SEMARANG — Tragedi kebakaran yang menewaskan lima jiwa di Jalan Pesanggrahan Raya No. 25/27, RT 006/RW 002, Kelurahan Mlatibaru, Kecamatan Semarang Timur, menyisakan luka mendalam bagi warga Semarang.
Di tengah duka itu, Wali Kota Semarang, Agustina turun langsung ke lokasi kejadian untuk menyampaikan belasungkawa dan memastikan bantuan konkret dari pemerintah kota.
"Yang pertama saya ucapkan bela sungkawa yang sebesar-besarnya kepada keluarga. Musibah ini tentu menjadi kejadian yang memilukan untuk kita semua dan kita turut prihatin," ujar Agustina saat meninjau lokasi kebakaran pada Jumat 25 Juli 2025 sore.
Kebakaran hebat tersebut terjadi pada dinihari yang sama dan merenggut nyawa lima anggota keluarga yang diduga sedang tertidur lelap. Seluruh jenazah telah dievakuasi ke RSUP Dr. Kariadi Semarang.
Tak ingin tinggal diam, Pemkot Semarang langsung mengerahkan jajaran terkait seperti Dinas Sosial (Dinsos), Dinas Perumahan dan Kawasan Permukiman (Perkim), serta BPBD untuk turun tangan.
Pemerintah kota menjanjikan dukungan penuh, tidak hanya untuk kebutuhan dasar para korban, tapi juga untuk pembangunan kembali rumah yang terbakar.
"Untuk pembangunan rumah dari nol, kita siapkan anggaran. Biasanya untuk RTLH hanya Rp20 juta, tapi ini musibah besar. Kita siapkan Rp40 juta," tegas Agustina.
Selain bantuan fisik, Agustina menekankan pentingnya dukungan moral dan psikologis dari masyarakat sekitar.

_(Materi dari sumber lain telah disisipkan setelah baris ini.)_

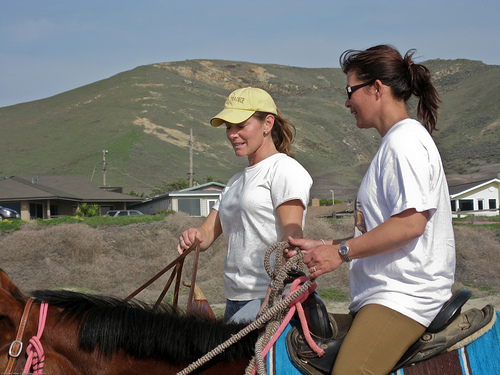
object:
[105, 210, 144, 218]
vehicle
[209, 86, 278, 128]
cap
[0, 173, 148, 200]
roof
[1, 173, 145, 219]
house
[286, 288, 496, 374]
saddle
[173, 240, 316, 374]
rope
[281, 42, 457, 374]
woman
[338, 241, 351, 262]
watch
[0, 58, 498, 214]
mountain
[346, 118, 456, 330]
shirt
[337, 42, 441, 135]
hair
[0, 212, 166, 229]
grass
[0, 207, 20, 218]
vehicle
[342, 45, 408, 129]
head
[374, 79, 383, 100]
ear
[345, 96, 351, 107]
nose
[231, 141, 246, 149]
mouth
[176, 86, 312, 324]
woman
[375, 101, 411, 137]
neck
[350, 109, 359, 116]
lips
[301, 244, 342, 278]
hand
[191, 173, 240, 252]
arm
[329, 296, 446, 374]
leg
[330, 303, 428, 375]
pants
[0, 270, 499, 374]
horse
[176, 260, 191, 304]
halter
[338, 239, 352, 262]
wrist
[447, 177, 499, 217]
home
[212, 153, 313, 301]
shirt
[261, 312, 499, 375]
blanket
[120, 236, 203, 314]
rein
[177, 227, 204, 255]
hand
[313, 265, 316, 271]
ring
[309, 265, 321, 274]
finger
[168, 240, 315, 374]
rein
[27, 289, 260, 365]
mane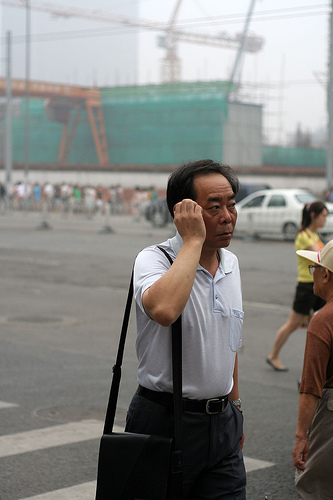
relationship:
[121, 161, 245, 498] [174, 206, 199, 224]
man on phone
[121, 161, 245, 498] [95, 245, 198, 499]
man with satchel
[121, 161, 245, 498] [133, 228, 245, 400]
man in shirt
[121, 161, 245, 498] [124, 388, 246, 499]
man in pants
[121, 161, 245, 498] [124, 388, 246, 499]
man has pants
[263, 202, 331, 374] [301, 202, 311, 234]
woman with pony-tail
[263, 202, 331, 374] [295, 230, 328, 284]
girl in shirt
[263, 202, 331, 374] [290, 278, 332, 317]
woman in skirt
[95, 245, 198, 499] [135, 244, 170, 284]
case over shoulder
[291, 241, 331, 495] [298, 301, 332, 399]
man has shirt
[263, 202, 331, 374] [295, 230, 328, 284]
woman has shirt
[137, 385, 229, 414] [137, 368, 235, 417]
belt on waist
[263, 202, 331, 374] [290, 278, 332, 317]
woman has skirt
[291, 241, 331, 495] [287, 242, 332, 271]
man wearing cap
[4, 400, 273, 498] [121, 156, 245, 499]
lines for man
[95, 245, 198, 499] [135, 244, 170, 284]
satchel on shoulder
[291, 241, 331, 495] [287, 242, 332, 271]
man with hat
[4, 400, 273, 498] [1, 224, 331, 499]
lines on road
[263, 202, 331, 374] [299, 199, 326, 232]
woman has hair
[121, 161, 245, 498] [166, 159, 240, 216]
man has hair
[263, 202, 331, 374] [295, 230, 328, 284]
woman in shirt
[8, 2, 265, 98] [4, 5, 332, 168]
crane in area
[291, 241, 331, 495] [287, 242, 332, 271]
man with cap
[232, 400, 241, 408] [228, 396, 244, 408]
watch on wrist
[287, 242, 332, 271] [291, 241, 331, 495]
cap worn man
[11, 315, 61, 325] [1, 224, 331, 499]
hole in street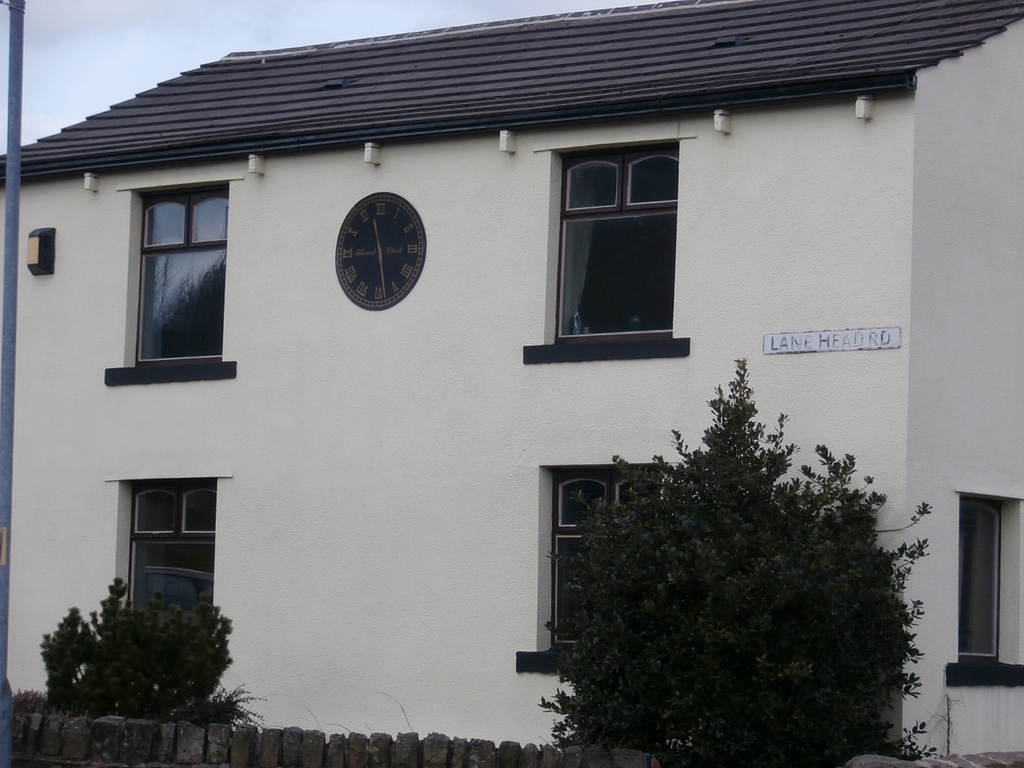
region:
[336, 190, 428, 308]
a clock on the side of a house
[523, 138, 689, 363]
a rectangular window and sill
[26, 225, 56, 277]
a decoration on the outside of a house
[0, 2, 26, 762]
a metal pole outside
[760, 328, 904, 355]
a road sign on the side of a house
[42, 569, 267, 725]
a bush in front of a house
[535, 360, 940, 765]
a tree in front of a house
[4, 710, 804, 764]
the top of a fence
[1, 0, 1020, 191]
a shingled brown roof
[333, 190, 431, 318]
Clock face reads 11:29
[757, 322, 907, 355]
Sign for Lane Head Rd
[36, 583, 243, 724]
Small bush in front of bottom window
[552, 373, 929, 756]
Large bush in front of bottom story window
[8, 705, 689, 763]
Stone fence beside house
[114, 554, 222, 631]
Reflection of car in window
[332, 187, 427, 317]
Clock with Roman numerals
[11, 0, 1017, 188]
Slate rooftop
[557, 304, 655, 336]
Tchotchkes in window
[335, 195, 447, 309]
Clock is fixed to the building wall.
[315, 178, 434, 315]
Clock is black and brown color.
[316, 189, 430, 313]
Numbers are roman letters.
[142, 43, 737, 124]
Roof is brown color.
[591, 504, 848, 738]
Leaves are green color.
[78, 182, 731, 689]
Windows are attached to the wall.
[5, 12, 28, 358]
Pole is grey color.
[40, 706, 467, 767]
fence is grey color.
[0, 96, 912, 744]
a clock on the white wall of a building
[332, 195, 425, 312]
a black and golden clock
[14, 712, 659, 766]
a small wooden fence made of vertical logs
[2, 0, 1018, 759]
a metal pole in front of a white building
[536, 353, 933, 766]
a small lush green tree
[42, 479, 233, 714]
a window behind a small green bush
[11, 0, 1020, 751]
a black roof on top of a white building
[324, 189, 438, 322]
a big black wall clock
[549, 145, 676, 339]
Window of a house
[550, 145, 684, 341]
Window of a tan house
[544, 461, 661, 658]
Window of a house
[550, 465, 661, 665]
Window of a tan house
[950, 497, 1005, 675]
Window of a house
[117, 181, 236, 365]
Window of a house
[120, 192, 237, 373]
Window of a tan house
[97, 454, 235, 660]
Window of a house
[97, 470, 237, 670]
Window of a tan house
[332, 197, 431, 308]
the clock is black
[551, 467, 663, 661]
window on the wall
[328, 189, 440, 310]
a clock on the house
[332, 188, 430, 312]
round black clock face with gold numerals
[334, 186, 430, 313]
round black clock face with gold hands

Ia meminta warga untuk bergotong royong membantu pemulihan keluarga yang terdampak.
"Saya sudah sampaikan kepada Pak RW agar warga kanan kiri bisa saling menguatkan, saling bantu, agar keluarga ini bisa segera bangkit dari musibah," lanjutnya.
Agustina turut menyoroti dugaan penyebab kebakaran, yakni korsleting listrik akibat kabel dengan daya tidak sesuai kapasitas. Ia berharap masyarakat lebih waspada terhadap instalasi listrik di rumah masing-masing.
"Harapan saya setelah insiden ini masyarakat harus lebih aware. Jadikan musibah ini jadi pelajaran berharga untuk kita semua," pungkasnya.